Last week at Davis I was suprised to hear Lenny Susskind attacking the fine-tuning argument, claiming that the distribution of possible supersymmetry breaking scales in the landscape was probably pretty uniform, so there was no reason to expect it to be small. He believes that the anthropic explanation of the cosmological constant shows that the “naturalness” paradigm that particle theorists have been invoking is misguided, so there is no valid argument for the supersymmetry breaking scale to be low.
I had thought this point of view was just Susskind being provocative, but today a new preprint appeared by Nima Arkani-Hamed and Savas Dimopoulos entitled “Supersymmetric Unification Without Low Energy Supersymmetry and Signatures for Fine-Tuning at the LHC“. In this article the authors go over all the problems with the standard picture of supersymmetry and describe the last twenty-five years or so of attempts to address them as “epicyclic model-building”. They claim that all these problems can be solved by adopting the anthopic principle (which they rename the “structure” or “galactic” or “atomic” principle to try and throw off those who think the “anthropic” principle is not science) to explain the electroweak breaking scale, and assuming the supersymmetry breaking scale is very large.
It’s not suprising you can solve all the well-known problems of supersymmetric extensions of the standard model by claiming that all effects of supersymmetry only occur at unobservably large energy scales, so all we ever will see is the non-supersymmetric standard model. By itself this idea is as silly as it sounds, but they do have one twist on it. They claim that even if the supersymmetry breaking scale is very high, one can find models where chiral symmetries keep the masses of the fermionic superpartners small, perhaps at observably low energies. They also claim that in this case the standard calculation of running coupling constants still more or less works.

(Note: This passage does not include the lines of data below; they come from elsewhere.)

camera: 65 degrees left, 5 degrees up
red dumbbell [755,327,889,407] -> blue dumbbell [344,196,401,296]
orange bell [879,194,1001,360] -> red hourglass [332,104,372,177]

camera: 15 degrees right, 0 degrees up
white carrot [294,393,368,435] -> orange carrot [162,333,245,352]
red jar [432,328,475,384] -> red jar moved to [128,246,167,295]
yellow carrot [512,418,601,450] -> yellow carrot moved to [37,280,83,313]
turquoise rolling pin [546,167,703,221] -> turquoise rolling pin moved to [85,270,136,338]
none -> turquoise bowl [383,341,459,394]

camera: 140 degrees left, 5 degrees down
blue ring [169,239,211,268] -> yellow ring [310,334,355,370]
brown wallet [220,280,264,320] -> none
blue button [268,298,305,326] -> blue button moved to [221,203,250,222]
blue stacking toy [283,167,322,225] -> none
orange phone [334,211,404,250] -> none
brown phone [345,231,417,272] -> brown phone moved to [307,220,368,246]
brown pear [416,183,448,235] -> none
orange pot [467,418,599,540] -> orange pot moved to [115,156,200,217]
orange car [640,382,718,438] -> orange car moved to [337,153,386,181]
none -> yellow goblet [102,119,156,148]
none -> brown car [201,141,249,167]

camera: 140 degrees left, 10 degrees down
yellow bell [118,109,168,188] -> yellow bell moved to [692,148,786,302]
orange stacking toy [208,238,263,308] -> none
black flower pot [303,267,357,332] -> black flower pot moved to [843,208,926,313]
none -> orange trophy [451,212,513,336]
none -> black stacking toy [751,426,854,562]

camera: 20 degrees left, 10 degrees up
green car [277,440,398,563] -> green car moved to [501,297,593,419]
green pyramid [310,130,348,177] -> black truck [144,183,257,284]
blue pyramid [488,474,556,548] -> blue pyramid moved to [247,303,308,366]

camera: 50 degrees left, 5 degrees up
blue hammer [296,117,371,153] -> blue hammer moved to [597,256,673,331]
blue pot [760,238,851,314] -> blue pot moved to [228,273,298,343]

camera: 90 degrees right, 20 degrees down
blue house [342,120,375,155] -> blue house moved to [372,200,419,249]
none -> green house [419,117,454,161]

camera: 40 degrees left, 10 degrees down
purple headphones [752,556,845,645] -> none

The main experimental argument for supersymmetry has always been that the running of the three gauge coupling constants is such that they meet more or less at a point corresponding to a unification energy not too much below the Planck scale, in a way that works much better with than without supersymmetry. It turns out that this calculation works very well at one-loop, but is a lot less impressive when you go to two-loops. Read as a prediction of the strong coupling constant in terms of the two others, it comes out 10-15% different than the observed value.
I don’t think the argument for the light fermionic superpartners is particularly compelling and the bottom line here is that two of the most prominent particle theorists around have abandoned the main argument for supersymmetry. Without the pillar of this argument, the case for supersymmetry is exceedingly weak and my guess is that the whole idea of the supersymmetric extension of the standard model is now on its way out.
One other thing of note: in the abstract the authors refer to “Weinberg’s successful prediction of the cosmological constant”. The standard definition of what a prediction of a physical theory is has now been redefined down to include “predictions” one makes by announcing that one has no idea what is causing the phenomenon under study.